**Activity**
Among the entries below, copy every line that carries the word "mathematical".

**Provided information**
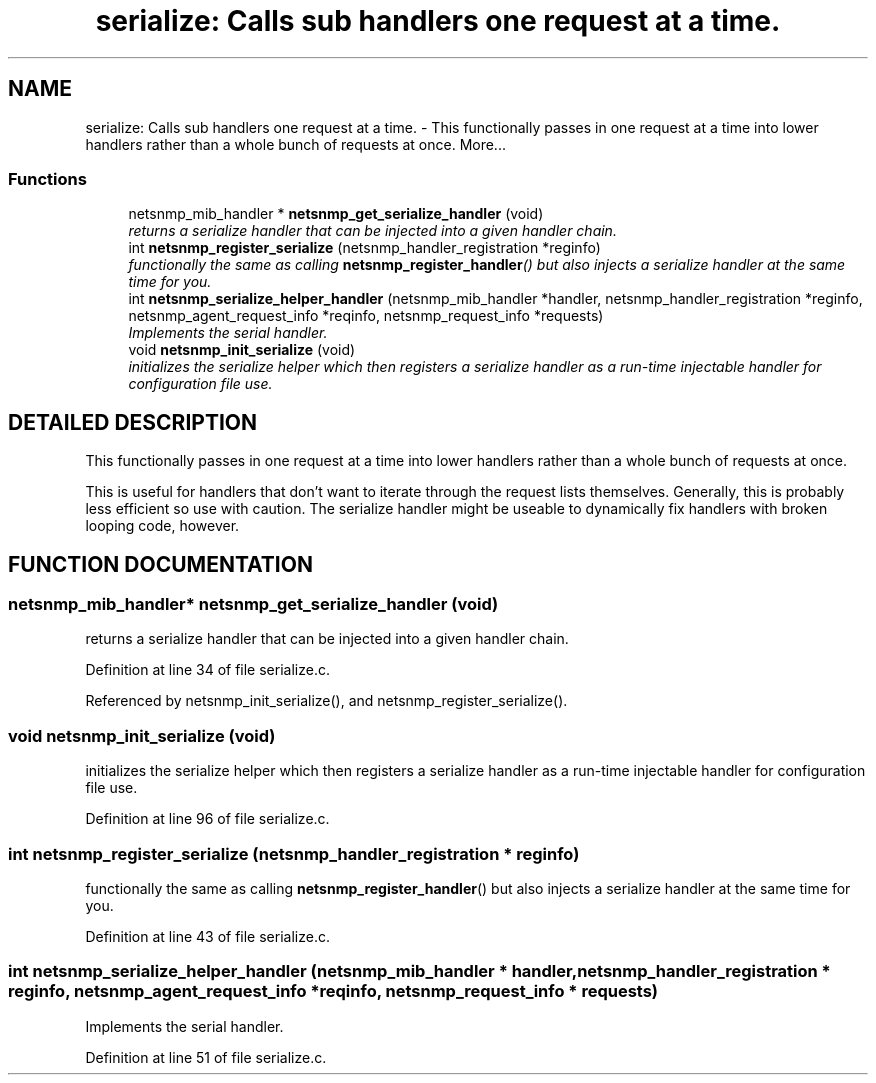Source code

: .TH "serialize: Calls sub handlers one request at a time." 3 "2 Aug 2002" "net-snmp" \" -*- nroff -*-
.ad l
.nh
.SH NAME
serialize: Calls sub handlers one request at a time. \- This functionally passes in one request at a time into lower handlers rather than a whole bunch of requests at once. 
More...
.SS "Functions"

.in +1c
.ti -1c
.RI "netsnmp_mib_handler * \fBnetsnmp_get_serialize_handler\fP (void)"
.br
.RI "\fIreturns a serialize handler that can be injected into a given handler chain.\fP"
.ti -1c
.RI "int \fBnetsnmp_register_serialize\fP (netsnmp_handler_registration *reginfo)"
.br
.RI "\fIfunctionally the same as calling \fBnetsnmp_register_handler\fP() but also injects a serialize handler at the same time for you.\fP"
.ti -1c
.RI "int \fBnetsnmp_serialize_helper_handler\fP (netsnmp_mib_handler *handler, netsnmp_handler_registration *reginfo, netsnmp_agent_request_info *reqinfo, netsnmp_request_info *requests)"
.br
.RI "\fIImplements the serial handler.\fP"
.ti -1c
.RI "void \fBnetsnmp_init_serialize\fP (void)"
.br
.RI "\fIinitializes the serialize helper which then registers a serialize handler as a run-time injectable handler for configuration file use.\fP"
.in -1c
.SH "DETAILED DESCRIPTION"
.PP 
This functionally passes in one request at a time into lower handlers rather than a whole bunch of requests at once.
.PP
This is useful for handlers that don't want to iterate through the request lists themselves. Generally, this is probably less efficient so use with caution. The serialize handler might be useable to dynamically fix handlers with broken looping code, however. 
.SH "FUNCTION DOCUMENTATION"
.PP 
.SS "netsnmp_mib_handler* netsnmp_get_serialize_handler (void)"
.PP
returns a serialize handler that can be injected into a given handler chain.
.PP
Definition at line 34 of file serialize.c.
.PP
Referenced by netsnmp_init_serialize(), and netsnmp_register_serialize().
.PP
.SS "void netsnmp_init_serialize (void)"
.PP
initializes the serialize helper which then registers a serialize handler as a run-time injectable handler for configuration file use.
.PP
Definition at line 96 of file serialize.c.
.SS "int netsnmp_register_serialize (netsnmp_handler_registration * reginfo)"
.PP
functionally the same as calling \fBnetsnmp_register_handler\fP() but also injects a serialize handler at the same time for you.
.PP
Definition at line 43 of file serialize.c.
.SS "int netsnmp_serialize_helper_handler (netsnmp_mib_handler * handler, netsnmp_handler_registration * reginfo, netsnmp_agent_request_info * reqinfo, netsnmp_request_info * requests)"
.PP
Implements the serial handler.
.PP
Definition at line 51 of file serialize.c.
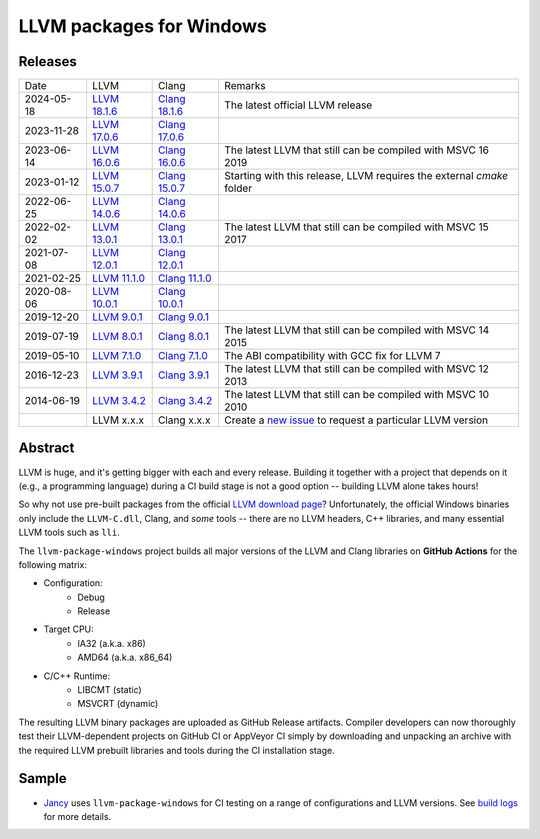 LLVM packages for Windows
=========================

.. image:: https://github.com/vovkos/llvm-package-windows/actions/workflows/ci.yml/badge.svg
	:target: https://github.com/vovkos/llvm-package-windows/actions/workflows/ci.yml
.. image:: https://img.shields.io/badge/donate-@jancy.org-blue.svg
	:align: right
	:target: http://jancy.org/donate.html?donate=llvm-package

Releases
--------

.. list-table::

	*	- Date
		- LLVM
		- Clang
		- Remarks

	*	- 2024-05-18
		- `LLVM 18.1.6 <https://github.com/vovkos/llvm-package-windows/releases/llvm-18.1.6>`_
		- `Clang 18.1.6 <https://github.com/vovkos/llvm-package-windows/releases/clang-18.1.6>`_
		- The latest official LLVM release

	*	- 2023-11-28
		- `LLVM 17.0.6 <https://github.com/vovkos/llvm-package-windows/releases/llvm-17.0.6>`_
		- `Clang 17.0.6 <https://github.com/vovkos/llvm-package-windows/releases/clang-17.0.6>`_
		-

	*	- 2023-06-14
		- `LLVM 16.0.6 <https://github.com/vovkos/llvm-package-windows/releases/llvm-16.0.6>`_
		- `Clang 16.0.6 <https://github.com/vovkos/llvm-package-windows/releases/clang-16.0.6>`_
		- The latest LLVM that still can be compiled with MSVC 16 2019

	*	- 2023-01-12
		- `LLVM 15.0.7 <https://github.com/vovkos/llvm-package-windows/releases/llvm-15.0.7>`_
		- `Clang 15.0.7 <https://github.com/vovkos/llvm-package-windows/releases/clang-15.0.7>`_
		- Starting with this release, LLVM requires the external `cmake` folder

	*	- 2022-06-25
		- `LLVM 14.0.6 <https://github.com/vovkos/llvm-package-windows/releases/llvm-14.0.6>`_
		- `Clang 14.0.6 <https://github.com/vovkos/llvm-package-windows/releases/clang-14.0.6>`_
		-

	*	- 2022-02-02
		- `LLVM 13.0.1 <https://github.com/vovkos/llvm-package-windows/releases/llvm-13.0.1>`_
		- `Clang 13.0.1 <https://github.com/vovkos/llvm-package-windows/releases/clang-13.0.1>`_
		- The latest LLVM that still can be compiled with MSVC 15 2017

	*	- 2021-07-08
		- `LLVM 12.0.1 <https://github.com/vovkos/llvm-package-windows/releases/llvm-12.0.1>`_
		- `Clang 12.0.1 <https://github.com/vovkos/llvm-package-windows/releases/clang-12.0.1>`_
		-

	*	- 2021-02-25
		- `LLVM 11.1.0 <https://github.com/vovkos/llvm-package-windows/releases/llvm-11.1.0>`_
		- `Clang 11.1.0 <https://github.com/vovkos/llvm-package-windows/releases/clang-11.1.0>`_
		-

	*	- 2020-08-06
		- `LLVM 10.0.1 <https://github.com/vovkos/llvm-package-windows/releases/llvm-10.0.1>`_
		- `Clang 10.0.1 <https://github.com/vovkos/llvm-package-windows/releases/clang-10.0.1>`_
		-

	*	- 2019-12-20
		- `LLVM 9.0.1 <https://github.com/vovkos/llvm-package-windows/releases/llvm-9.0.1>`_
		- `Clang 9.0.1 <https://github.com/vovkos/llvm-package-windows/releases/clang-9.0.1>`_
		-

	*	- 2019-07-19
		- `LLVM 8.0.1 <https://github.com/vovkos/llvm-package-windows/releases/llvm-8.0.1>`_
		- `Clang 8.0.1 <https://github.com/vovkos/llvm-package-windows/releases/clang-8.0.1>`_
		- The latest LLVM that still can be compiled with MSVC 14 2015

	*	- 2019-05-10
		- `LLVM 7.1.0 <https://github.com/vovkos/llvm-package-windows/releases/llvm-7.1.0>`_
		- `Clang 7.1.0 <https://github.com/vovkos/llvm-package-windows/releases/clang-7.1.0>`_
		- The ABI compatibility with GCC fix for LLVM 7

	*	- 2016-12-23
		- `LLVM 3.9.1 <https://github.com/vovkos/llvm-package-windows/releases/llvm-3.9.1>`_
		- `Clang 3.9.1 <https://github.com/vovkos/llvm-package-windows/releases/clang-3.9.1>`_
		- The latest LLVM that still can be compiled with MSVC 12 2013

	*	- 2014-06-19
		- `LLVM 3.4.2 <https://github.com/vovkos/llvm-package-windows/releases/llvm-3.4.2>`_
		- `Clang 3.4.2 <https://github.com/vovkos/llvm-package-windows/releases/clang-3.4.2>`_
		- The latest LLVM that still can be compiled with MSVC 10 2010

	*	-
		- LLVM x.x.x
		- Clang x.x.x
		- Create a `new issue <https://github.com/vovkos/llvm-package-windows/issues/new>`__ to request a particular LLVM version

Abstract
--------

LLVM is huge, and it's getting bigger with each and every release. Building it together with a project that depends on it (e.g., a programming language) during a CI build stage is not a good option -- building LLVM alone takes hours!

So why not use pre-built packages from the official `LLVM download page <http://releases.llvm.org>`__? Unfortunately, the official Windows binaries only include the ``LLVM-C.dll``, Clang, and *some* tools -- there are no LLVM headers, C++ libraries, and many essential LLVM tools such as ``lli``.

The ``llvm-package-windows`` project builds all major versions of the LLVM and Clang libraries on **GitHub Actions** for the following matrix:

* Configuration:
	- Debug
	- Release

* Target CPU:
	- IA32 (a.k.a. x86)
	- AMD64 (a.k.a. x86_64)

* C/C++ Runtime:
	- LIBCMT (static)
	- MSVCRT (dynamic)

The resulting LLVM binary packages are uploaded as GitHub Release artifacts. Compiler developers can now thoroughly test their LLVM-dependent projects on GitHub CI or AppVeyor CI simply by downloading and unpacking an archive with the required LLVM prebuilt libraries and tools during the CI installation stage.

Sample
------

* `Jancy <https://github.com/vovkos/jancy>`__ uses ``llvm-package-windows`` for CI testing on a range of configurations and LLVM versions. See `build logs <https://github.com/vovkos/jancy/actions>`__ for more details.
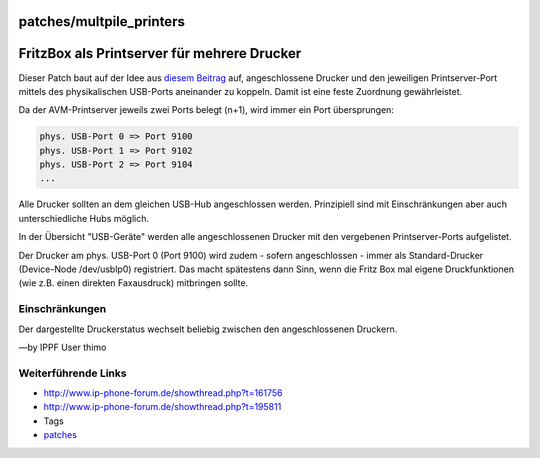 patches/multpile_printers
=========================
.. _FritzBoxalsPrintserverfürmehrereDrucker:

FritzBox als Printserver für mehrere Drucker
============================================

Dieser Patch baut auf der Idee aus `​diesem
Beitrag <http://www.ip-phone-forum.de/showthread.php?t=161756&p=1075666>`__
auf, angeschlossene Drucker und den jeweiligen Printserver-Port mittels
des physikalischen USB-Ports aneinander zu koppeln. Damit ist eine feste
Zuordnung gewährleistet.

| Da der AVM-Printserver jeweils zwei Ports belegt (n+1), wird immer ein
  Port übersprungen:

.. code:: wiki

   phys. USB-Port 0 => Port 9100
   phys. USB-Port 1 => Port 9102
   phys. USB-Port 2 => Port 9104
   ...

Alle Drucker sollten an dem gleichen USB-Hub angeschlossen werden.
Prinzipiell sind mit Einschränkungen aber auch unterschiedliche Hubs
möglich.

In der Übersicht "USB-Geräte" werden alle angeschlossenen Drucker mit
den vergebenen Printserver-Ports aufgelistet.

Der Drucker am phys. USB-Port 0 (Port 9100) wird zudem - sofern
angeschlossen - immer als Standard-Drucker (Device-Node /dev/usblp0)
registriert. Das macht spätestens dann Sinn, wenn die Fritz Box mal
eigene Druckfunktionen (wie z.B. einen direkten Faxausdruck) mitbringen
sollte.

.. _Einschränkungen:

Einschränkungen
---------------

Der dargestellte Druckerstatus wechselt beliebig zwischen den
angeschlossenen Druckern.

—by IPPF User thimo

.. _WeiterführendeLinks:

Weiterführende Links
--------------------

-  `​http://www.ip-phone-forum.de/showthread.php?t=161756 <http://www.ip-phone-forum.de/showthread.php?t=161756>`__
-  `​http://www.ip-phone-forum.de/showthread.php?t=195811 <http://www.ip-phone-forum.de/showthread.php?t=195811>`__

-  Tags
-  `patches <../patches.html>`__
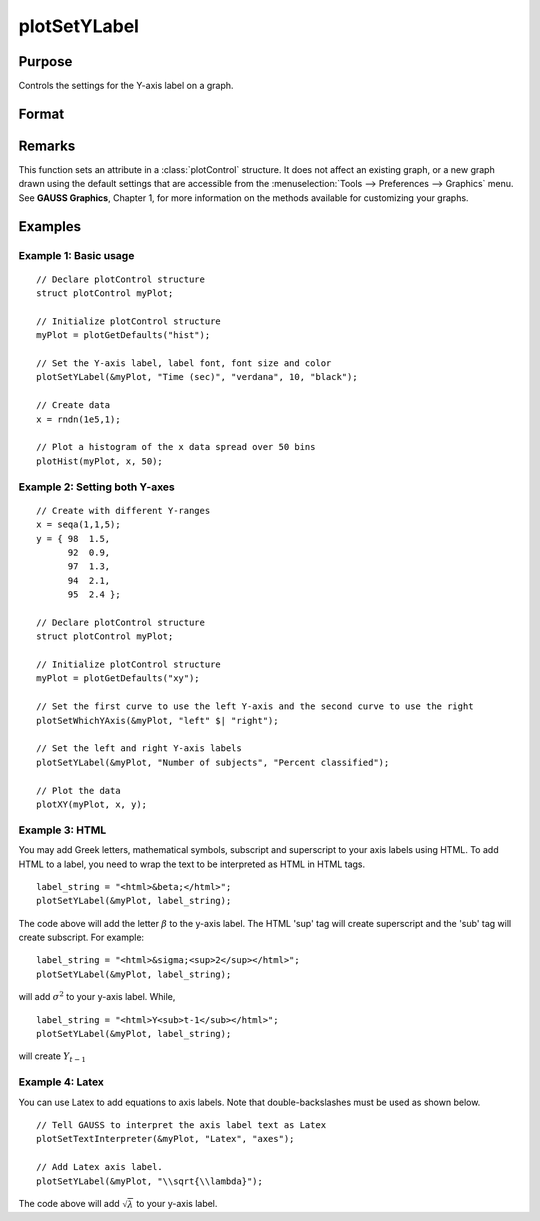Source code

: 
plotSetYLabel
==============================================

Purpose
----------------

Controls the settings for the Y-axis label on a graph.

Format
----------------
.. function:: plotSetYLabel(&myPlot, label[, font[, fontSize[, fontColor]]])

    :param &myPlot: A :class:`plotControl` structure pointer.
    :type &myPlot: struct pointer

    :param label: the new label or labels. If you are using more than one Y-axis, the first element of the 2x1 label string array
        will set the label for the left Y-axis and the second element will set the label for the right Y-axis.
        This may contain HTML for the creation of Greek letters, mathematical symbols and text formatting.
    :type label: String or 2x1 string array
    :type label: string

    :param font: Optional argument, font or font family name.
    :type font: string

    :param fontSize: Optional argument, font size in points.
    :type fontSize: scalar

    :param fontColor: Optional argument, named color or RGB value.
    :type fontColor: string

Remarks
-------

This function sets an attribute in a :class:`plotControl` structure. It does not
affect an existing graph, or a new graph drawn using the default
settings that are accessible from the :menuselection:`Tools --> Preferences --> Graphics`
menu. See **GAUSS Graphics**, Chapter 1, for more information on the
methods available for customizing your graphs.

Examples
----------------

Example 1: Basic usage
+++++++++

::

    // Declare plotControl structure
    struct plotControl myPlot;

    // Initialize plotControl structure
    myPlot = plotGetDefaults("hist");

    // Set the Y-axis label, label font, font size and color
    plotSetYLabel(&myPlot, "Time (sec)", "verdana", 10, "black");

    // Create data
    x = rndn(1e5,1);

    // Plot a histogram of the x data spread over 50 bins
    plotHist(myPlot, x, 50);

Example 2: Setting both Y-axes
+++++++++

::

    // Create with different Y-ranges
    x = seqa(1,1,5);
    y = { 98  1.5,
          92  0.9,
          97  1.3,
          94  2.1,
          95  2.4 };

    // Declare plotControl structure
    struct plotControl myPlot;

    // Initialize plotControl structure
    myPlot = plotGetDefaults("xy");

    // Set the first curve to use the left Y-axis and the second curve to use the right
    plotSetWhichYAxis(&myPlot, "left" $| "right");

    // Set the left and right Y-axis labels
    plotSetYLabel(&myPlot, "Number of subjects", "Percent classified");

    // Plot the data
    plotXY(myPlot, x, y);

Example 3: HTML
+++++++++

You may add Greek letters, mathematical symbols, subscript and superscript to your axis labels using HTML. To add HTML to a label, you need to wrap the text to be interpreted as HTML in HTML tags.

::

    label_string = "<html>&beta;</html>";
    plotSetYLabel(&myPlot, label_string);

The code above will add the letter :math:`\beta` to the y-axis label. The HTML 'sup' tag will create superscript and the 'sub' tag will create subscript. For example:

::

    label_string = "<html>&sigma;<sup>2</sup></html>";
    plotSetYLabel(&myPlot, label_string);

will add :math:`\sigma^2` to your y-axis label. While,

::

    label_string = "<html>Y<sub>t-1</sub></html>";
    plotSetYLabel(&myPlot, label_string);

will create :math:`Y_{t-1}`

Example 4: Latex
+++++++++

You can use Latex to add equations to axis labels. Note that double-backslashes must be used as shown below.

::

    // Tell GAUSS to interpret the axis label text as Latex
    plotSetTextInterpreter(&myPlot, "Latex", "axes");

    // Add Latex axis label.
    plotSetYLabel(&myPlot, "\\sqrt{\\lambda}");

The code above will add :math:`\sqrt{\lambda}` to your y-axis label.


.. seealso:: Functions :func:`plotGetDefaults`, :func:`plotSetXLabel`, :func:`plotSetXTicInterval`, :func:`plotSetXTicLabel`, :func:`plotSetZLabel`, :func:`plotSetLineColor`, :func:`plotSetGrid`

**Reply to the task**
        This may contain HTML for the creation of Greek letters, mathematical symbols and text formatting.
You may add Greek letters, mathematical symbols, subscript and superscript to your axis labels using HTML. To add HTML to a label, you need to wrap the text to be interpreted as HTML in HTML tags.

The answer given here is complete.